- **WHAT IS NEEDED**
Reproduce the text of every record below line for line, without changing anything, and leave out the pictures.

——

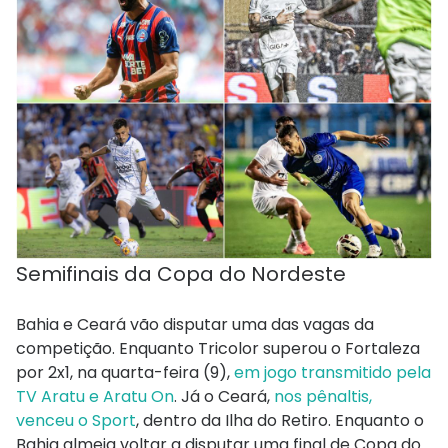
Semifinais da Copa do Nordeste
Bahia e Ceará vão disputar uma das vagas da
competição. Enquanto Tricolor superou o Fortaleza
por 2x1, na quarta-feira (9),
em jogo transmitido pela
TV Aratu e Aratu On
. Já o Ceará,
nos pênaltis,
venceu o Sport
, dentro da Ilha do Retiro. Enquanto o
Bahia almeja voltar a disputar uma final de Copa do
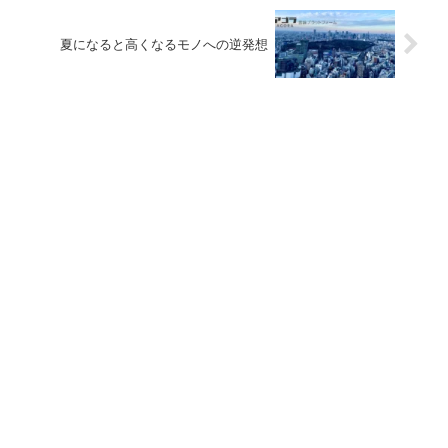
夏になると高くなるモノへの逆発想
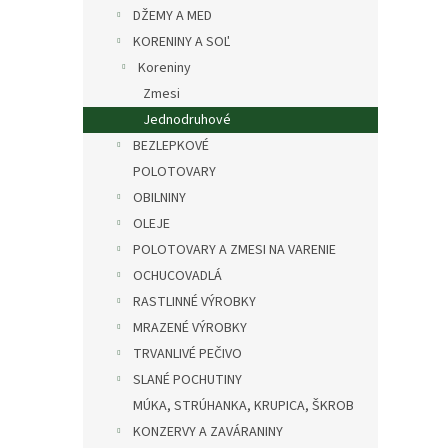
DŽEMY A MED
KORENINY A SOĽ
Koreniny
Zmesi
Jednodruhové
BEZLEPKOVÉ
POLOTOVARY
OBILNINY
OLEJE
POLOTOVARY A ZMESI NA VARENIE
OCHUCOVADLÁ
RASTLINNÉ VÝROBKY
MRAZENÉ VÝROBKY
TRVANLIVÉ PEČIVO
SLANÉ POCHUTINY
MÚKA, STRÚHANKA, KRUPICA, ŠKROB
KONZERVY A ZAVÁRANINY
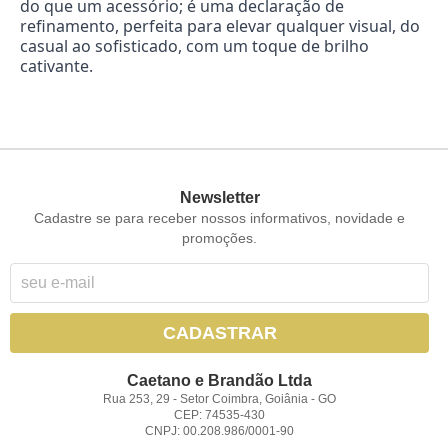
do que um acessório; é uma declaração de
refinamento, perfeita para elevar qualquer visual, do
casual ao sofisticado, com um toque de brilho
cativante.
Newsletter
Cadastre se para receber nossos informativos, novidade e
promoções.
CADASTRAR
Caetano e Brandão Ltda
Rua 253, 29
-
Setor Coimbra, Goiânia
-
GO
CEP: 74535-430
CNPJ: 00.208.986/0001-90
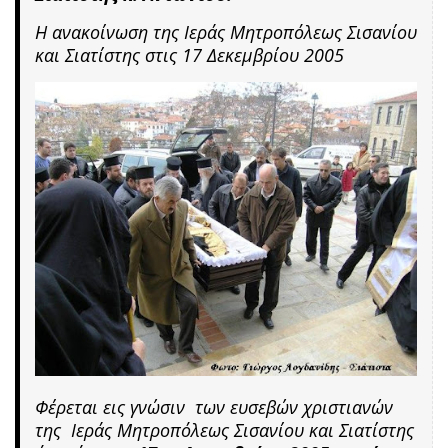
Η ανακοίνωση της Ιεράς Μητροπόλεως Σισανίου
και Σιατίστης στις 17 Δεκεμβρίου 2005
Φέρεται εις γνώσιν των ευσεβών χριστιανών
της Ιεράς Μητροπόλεως Σισανίου και Σιατίστης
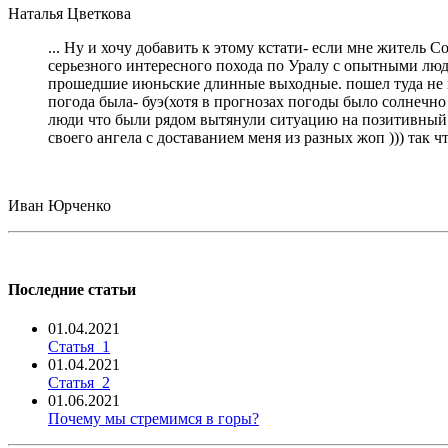
Наталья Цветкова
... Ну и хочу добавить к этому кстати- если мне житель 
серьезного интересного похода по Уралу с опытными людь
прошедшие июньские длинные выходные. пошел туда не пов
погода была- буэ(хотя в прогнозах погоды было солнечно 
люди что были рядом вытянули ситуацию на позитивный ур
своего ангела с доставанием меня из разных жоп ))) так 
Иван Юрченко
Последние статьи
01.04.2021
Статья_1
01.04.2021
Статья_2
01.06.2021
Почему мы стремимся в горы?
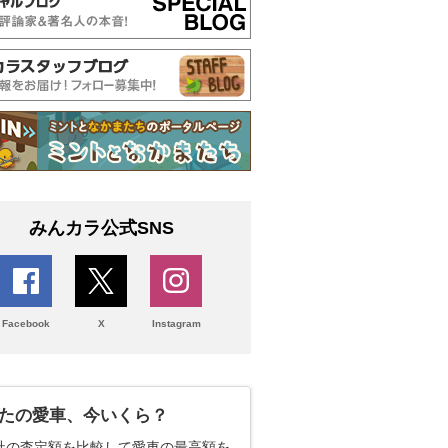
みんカラ公式SNS
Facebook
X
Instagram
たの愛車、今いくら？
社の査定額を比較して愛車の最高額を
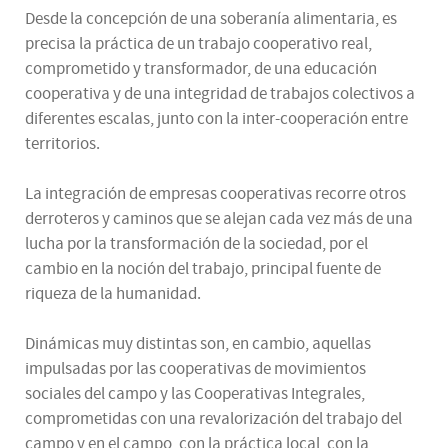
Desde la concepción de una soberanía alimentaria, es
precisa la práctica de un trabajo cooperativo real,
comprometido y transformador, de una educación
cooperativa y de una integridad de trabajos colectivos a
diferentes escalas, junto con la inter-cooperación entre
territorios.
La integración de empresas cooperativas recorre otros
derroteros y caminos que se alejan cada vez más de una
lucha por la transformación de la sociedad, por el
cambio en la noción del trabajo, principal fuente de
riqueza de la humanidad.
Dinámicas muy distintas son, en cambio, aquellas
impulsadas por las cooperativas de movimientos
sociales del campo y las Cooperativas Integrales,
comprometidas con una revalorización del trabajo del
campo y en el campo, con la práctica local, con la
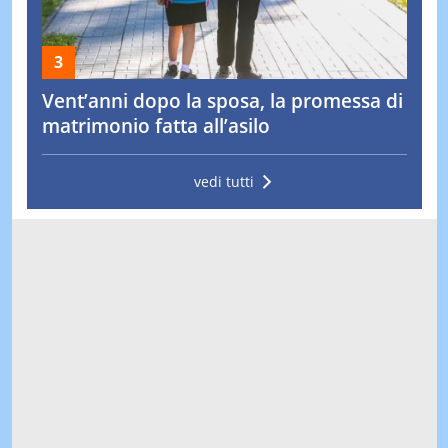
Vent’anni dopo la sposa, la promessa di
matrimonio fatta all’asilo
vedi tutti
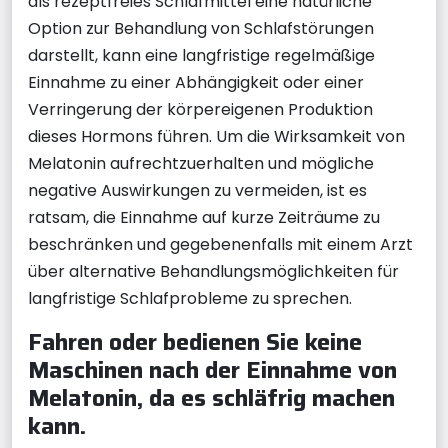
als rezeptfreies Schlafmittel eine natürliche
Option zur Behandlung von Schlafstörungen
darstellt, kann eine langfristige regelmäßige
Einnahme zu einer Abhängigkeit oder einer
Verringerung der körpereigenen Produktion
dieses Hormons führen. Um die Wirksamkeit von
Melatonin aufrechtzuerhalten und mögliche
negative Auswirkungen zu vermeiden, ist es
ratsam, die Einnahme auf kurze Zeiträume zu
beschränken und gegebenenfalls mit einem Arzt
über alternative Behandlungsmöglichkeiten für
langfristige Schlafprobleme zu sprechen.
Fahren oder bedienen Sie keine
Maschinen nach der Einnahme von
Melatonin, da es schläfrig machen
kann.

——

- **WRITTEN SOLUTION**
Semifinais da Copa do Nordeste
Bahia e Ceará vão disputar uma das vagas da
competição. Enquanto Tricolor superou o Fortaleza
por 2x1, na quarta-feira (9),
em jogo transmitido pela
TV Aratu e Aratu On
. Já o Ceará,
nos pênaltis,
venceu o Sport
, dentro da Ilha do Retiro. Enquanto o
Bahia almeja voltar a disputar uma final de Copa do
夏になると高くなるモノへの逆発想
DŽEMY A MED
KORENINY A SOĽ
Koreniny
Zmesi
Jednodruhové
BEZLEPKOVÉ
POLOTOVARY
OBILNINY
OLEJE
POLOTOVARY A ZMESI NA VARENIE
OCHUCOVADLÁ
RASTLINNÉ VÝROBKY
MRAZENÉ VÝROBKY
TRVANLIVÉ PEČIVO
SLANÉ POCHUTINY
MÚKA, STRÚHANKA, KRUPICA, ŠKROB
KONZERVY A ZAVÁRANINY
do que um acessório; é uma declaração de
refinamento, perfeita para elevar qualquer visual, do
casual ao sofisticado, com um toque de brilho
cativante.
Newsletter
Cadastre se para receber nossos informativos, novidade e
promoções.
CADASTRAR
Caetano e Brandão Ltda
Rua 253, 29
-
Setor Coimbra, Goiânia
-
GO
CEP: 74535-430
CNPJ: 00.208.986/0001-90
Η ανακοίνωση της Ιεράς Μητροπόλεως Σισανίου
και Σιατίστης στις 17 Δεκεμβρίου 2005
Φέρεται εις γνώσιν των ευσεβών χριστιανών
της Ιεράς Μητροπόλεως Σισανίου και Σιατίστης
Наталья Цветкова
... Ну и хочу добавить к этому кстати- если мне житель 
серьезного интересного похода по Уралу с опытными людь
прошедшие июньские длинные выходные. пошел туда не пов
погода была- буэ(хотя в прогнозах погоды было солнечно 
люди что были рядом вытянули ситуацию на позитивный ур
своего ангела с доставанием меня из разных жоп ))) так 
Иван Юрченко
Последние статьи
01.04.2021
Статья_1
01.04.2021
Статья_2
01.06.2021
Почему мы стремимся в горы?
みんカラ公式SNS
Facebook
X
Instagram
たの愛車、今いくら？
社の査定額を比較して愛車の最高額を
Desde la concepción de una soberanía alimentaria, es
precisa la práctica de un trabajo cooperativo real,
comprometido y transformador, de una educación
cooperativa y de una integridad de trabajos colectivos a
diferentes escalas, junto con la inter-cooperación entre
territorios.
La integración de empresas cooperativas recorre otros
derroteros y caminos que se alejan cada vez más de una
lucha por la transformación de la sociedad, por el
cambio en la noción del trabajo, principal fuente de
riqueza de la humanidad.
Dinámicas muy distintas son, en cambio, aquellas
impulsadas por las cooperativas de movimientos
sociales del campo y las Cooperativas Integrales,
comprometidas con una revalorización del trabajo del
campo y en el campo, con la práctica local, con la
Vent’anni dopo la sposa, la promessa di
matrimonio fatta all’asilo
vedi tutti
als rezeptfreies Schlafmittel eine natürliche
Option zur Behandlung von Schlafstörungen
darstellt, kann eine langfristige regelmäßige
Einnahme zu einer Abhängigkeit oder einer
Verringerung der körpereigenen Produktion
dieses Hormons führen. Um die Wirksamkeit von
Melatonin aufrechtzuerhalten und mögliche
negative Auswirkungen zu vermeiden, ist es
ratsam, die Einnahme auf kurze Zeiträume zu
beschränken und gegebenenfalls mit einem Arzt
über alternative Behandlungsmöglichkeiten für
langfristige Schlafprobleme zu sprechen.
Fahren oder bedienen Sie keine
Maschinen nach der Einnahme von
Melatonin, da es schläfrig machen
kann.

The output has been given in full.